A twitter user @TheMacharia posted yester evening that @Coopbankenya Greenhouse branch manager John Karinga called his mother aside to confirm that the dude[her son] that had escorted her was not forcing her to withdraw cash.

John Kiringa the branch manager looked at the son[The Macharia] and thought, this must be a lady getting conned by this fellow. The BM called the mother aside and quietly asked and it turned out it was the son.
Shout out to the manager at @Coopbankenya Greenhouse branch for calling my mother aside to make sure the ‘jambazi’ accompanying her was not forcing her to withdraw cash. Also, I might need a shave.

John Karinga Lauded

The bank manager should even been promoted for being extra cautious and always putting his customers safety first. We had cases where people get robbed in broad daylight, and most of such cases backfire to the Bank managers who are responsible for daily operations.

Kenyans with dreadlocks and many that prefer to keep Afro were cussing the manager on the grounds that he had labelled one of them as JAMBAZI. The felt discriminated but what would you have done it it was you?

According to Coop bank site, the branch manager is responsible for supervising and managing a bank branch. They oversee financial reporting, hire and train staff, and grow branch revenue. Duties include managing and supervising employees, assisting customers, and providing excellent customer service.

In a nutshell, they oversee front-office operations, provide high levels of customer service and direct regular team meetings and training sessions.

Coop Bank also responded to The Macharia and explained to him what the managers roles are. He got satisfied and even decided he needs a shave!

Late last year, six sharply dressed armed gangsters swaggered into Standard Chartered, Moi Avenue branch and after five minutes, they casually walked out with Sh96 million stuffed in three gunny bags without firing a single shot. With almost divine calm, the thugs had emptied the entire strong room of a tier-one bank’s headquarters, making it one of Kenya’s biggest bank heists yet.

A hardened top city detective described the daylight heist as “mafia-style” pointing out that in his entire career as a law enforcer, he had never seen such a brazen and daring gang.

“I have not seen anything like this and I can assure you that it was an inside and well-executed job,” Nairobi area Criminal Investigations Department boss, Salim Swaleh, told the press.

According to The East African Standard, until this raid, the biggest bank robbery had involved a Sh74 million hold-up in February 1993 on the junction of Nairobi’s Dennis Pritt Road, State House and Ralph Bunche roads. About 14 armed gangsters had waylaid an International Red Cross official, Sami Sidani, shortly after he had withdrawn the cash from a city bank.

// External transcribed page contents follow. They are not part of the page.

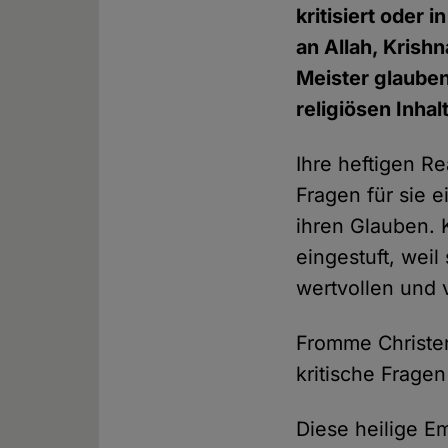
kritisiert oder 
an Allah, Krish
Meister glauben
religiösen Inhal
Ihre heftigen R
Fragen für sie e
ihren Glauben. 
eingestuft, wei
wertvollen und
Fromme Christen
kritische Fragen
Diese heilige Em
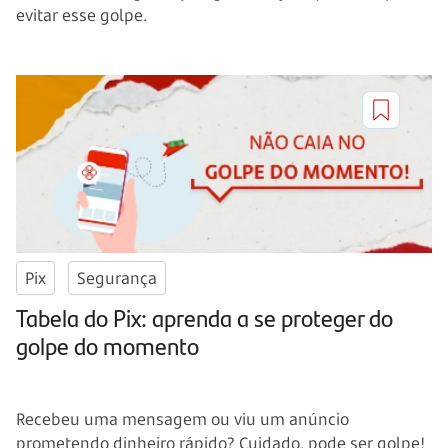
evitar esse golpe.
Pix
Segurança
Tabela do Pix: aprenda a se proteger do
golpe do momento
Recebeu uma mensagem ou viu um anúncio
prometendo dinheiro rápido? Cuidado, pode ser golpe!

The thugs shot a few times in the air before ordering the IRC official to hand over the cash, in Kenya shillings and American dollars. They then stashed the loot in bags and briefcases, hopped into a getaway car and sped off emptying more magazines in their wake.

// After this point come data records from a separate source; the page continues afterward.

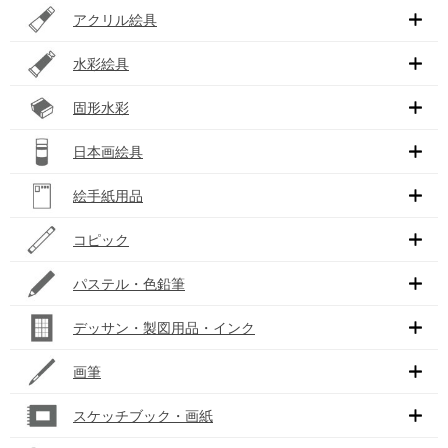
アクリル絵具
水彩絵具
固形水彩
日本画絵具
絵手紙用品
コピック
パステル・色鉛筆
デッサン・製図用品・インク
画筆
スケッチブック・画紙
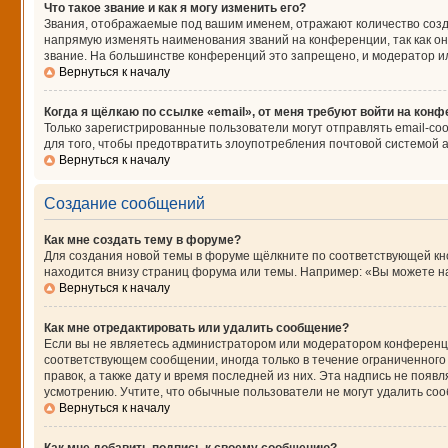
Что такое звание и как я могу изменить его?
Звания, отображаемые под вашим именем, отражают количество соз
напрямую изменять наименования званий на конференции, так как о
звание. На большинстве конференций это запрещено, и модератор и
Вернуться к началу
Когда я щёлкаю по ссылке «email», от меня требуют войти на кон
Только зарегистрированные пользователи могут отправлять email-со
для того, чтобы предотвратить злоупотребления почтовой системой
Вернуться к началу
Создание сообщений
Как мне создать тему в форуме?
Для создания новой темы в форуме щёлкните по соответствующей кно
находится внизу страниц форума или темы. Например: «Вы можете нач
Вернуться к началу
Как мне отредактировать или удалить сообщение?
Если вы не являетесь администратором или модератором конференци
соответствующем сообщении, иногда только в течение ограниченного 
правок, а также дату и время последней из них. Эта надпись не поя
усмотрению. Учтите, что обычные пользователи не могут удалить сооб
Вернуться к началу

In July 1999, a business executive, Charles Omondi Odhiambo, walked into the Embakasi strong room of Kenya Air Freight Handling Ltd and left with a staggering Sh54.7 million.

“It was arguably one of the easiest thefts of its magnitude ever pulled off in the region,” wrote The East African Standard.

Coop Bank Manager John Karinga Lauded
Courtesy image of John Kiriamiti

Such were the daring robberies that sometimes ended with casualties on the police, robbers and even civilians. But, as Kenya’s most famous bank robber John Kiriamiti would put it, “crime, was not the grim dirty business of desperate men, but the preserve of the fearless”.